O Líder deve ser o primeiro, ou criar condições, para a percepção de quando é hora de mudar e ter a visão de para onde se deve ir, tal qual o fizeram Moisés e Noé, somente para citar exemplos que todos conhecem. Vejam que é uma tarefa para poucos, portanto é fantasioso esperar que todas organizações tenham líderes extraordinários. O que se observa é que a liderança é temporal e situacional e na tentativa de definir o conceito de liderança, deparamo-nos com tantos estilos distintos de liderança, como de líderes. Mahatma Gandhi  era muito diferente de Jack Welch e Richard Branson não é comparável a Martin Luther King Jr, por exemplo.
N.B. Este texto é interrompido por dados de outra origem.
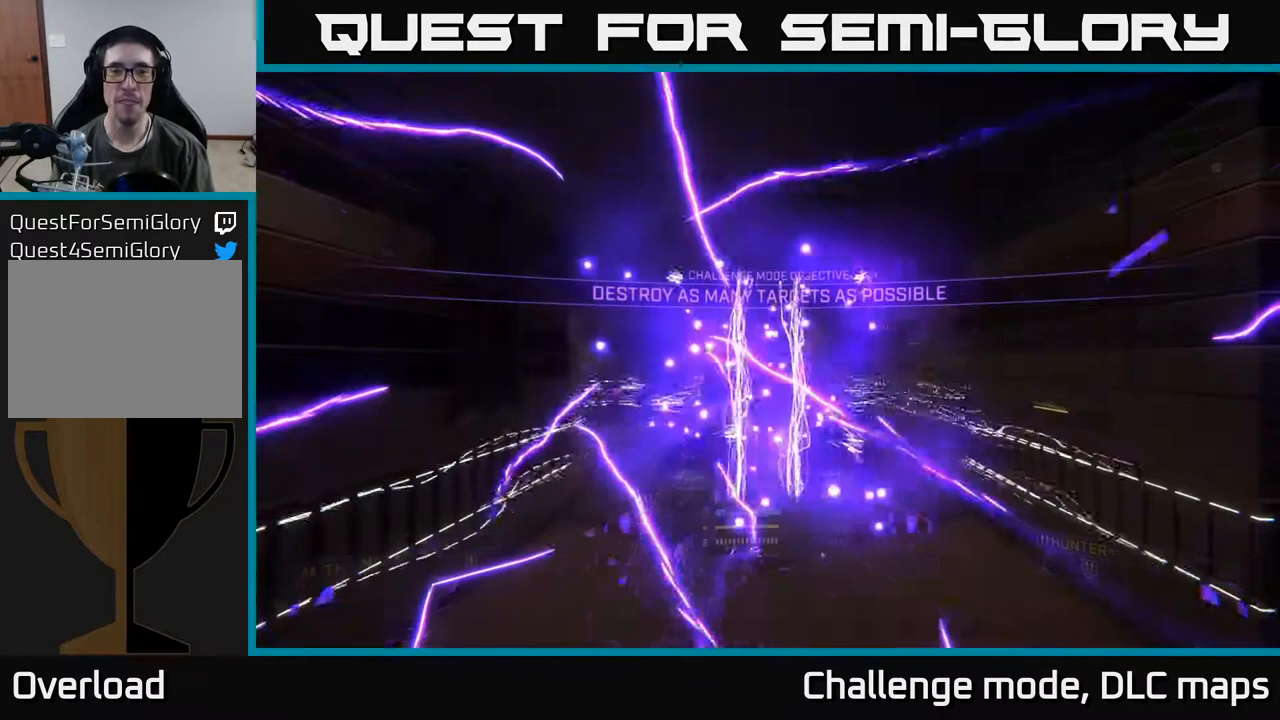
{"dt_ms": 500, "buttons": [], "left_stick": "right", "right_stick": "center", "events": [[33, "left_stick", "up-right"], [133, "right_stick", "left"], [150, "left_stick", "right"], [383, "right_stick", "center"]]}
Os líderes podem ter diferentes personalidades, diferentes níveis de formação e diferentes motivos para liderar. Foi dependendo do contexto que surgiram e das atitudes que adotaram que se percebeu serem verdadeiros líderes. É muito mais simples perceber-se o Líder do que formar Líderes e este é o esforço e uma das metas da Gestão como ciência aplicada.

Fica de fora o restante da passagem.